Could you extend the review of the Decker and Lazarus crime series, picking up right after its final sentence?

-- TEXT PASSAGE start --

Happy Reading Folks!

Favourite Series: The Theory of Death. Decker and Lazarus.


Publication Date: Available Now from Harper Collins

Source: A little gift from a friend.

It has been almost a year since Greenbury’s last murder. Detective Peter Decker has enjoyed the slower pace of his new job with the upstate police department. Then he receives a phone call from his captain. A male body has been found in the local woods. It appears to be a suicide – single shot to the head, gun by his side – but until the coroner makes the final determination, Decker and his partner Tyler McAdams must treat the scene as a suspicious crime.

Way way back now, more years than I care to think about, I picked up a copy of a novel called “The Ritual Bath” and was introduced to Peter Decker and Rina Lazarus. I’ve grown up with them pretty much, we are now on book 23 and despite that fact this series just keeps going strong and I have never once been disappointed. Definitely one of my favourite series, here is hoping that our couple have a good few more years in them.

Over the course of the 23 books and counting, we have seen Decker and Lazarus come together, form a family, add to that family all whilst becoming embroiled in murder and mayhem, this is just as much a family drama as it is a crime series. Think The Waltons only less saccharine and with more dead bodies….

Faye Kellerman writes beautifully – the entirety of this body of work is simply amazing – creating an authentic and highly absorbing set of stories that are all extremely addictive –  not only in the mystery elements which are always intelligently done and unpredictable – but also in the background and growth of the characters you come to know and love. Peter and Rina have grown with the series – they age appropriately, they face everyday problems, the religious background and themes work magnificently within the narrative (and often create a starting point for the individual case) so the core of each tale is steady and perfectly paced.

The author has an intuitive way of injecting new life into the ongoing drama every now and then – characters from previous novels often hang around, some permanently, adding to the whole and keeping things fresh, giving the reader new focus (and often huge amounts of book love – Chris Donatti, wait until you meet him)

-- TEXT PASSAGE end --
-- EXTRACTED ENTRIES start --

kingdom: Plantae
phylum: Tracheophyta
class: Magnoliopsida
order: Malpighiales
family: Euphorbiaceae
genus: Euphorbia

-- EXTRACTED ENTRIES end --

> **WRITTEN RESPONSE**
Recently, with this book and the last, she has shaken things up again – moving Peter and Rina to pastures new and setting off a whole new set of life events for them. Into the mix in “Murder 101” came Tyler McAdams, a new partner for Peter in his policework and fast becoming a favourite for me – although he polarised opinion I’m firmly on the side of more Tyler all the time. Luckily for me it’s looking like I might get my wish…

So here we are at the latest adventure then – The Theory of Death. A student who may or may not have killed himself starts things off – and as Peter and Tyler enter the academic world once again, they will have their work cut out for them as they sort through a myriad of issues. Luckily as usual, Rina is around to ground things and keep them on the straight and narrow.

I loved this one it has to be said – I found the mathematics theory portions of the tale completely fascinating even though I understood not one darn word of it despite the excellent explanations. Once again Faye Kellerman throws a lot of intriguing and well drawn characters into the mix, gives us a complex and riveting puzzle to solve (and I’m not just talking about the maths here) and keeps you guessing to the very last page. I was enthralled from start to finish. I always am.

Overall this whole series comes highly recommended from me – you can read any of them, but for me to read in order is to go on a wonderful literary journey, after a few books reading one will be like coming home. For that reason hey, start at the start and work your way towards today – I can almost guarantee that once started you will devour each and every one then be tapping your fingers waiting for more. Which is what I’m doing right now.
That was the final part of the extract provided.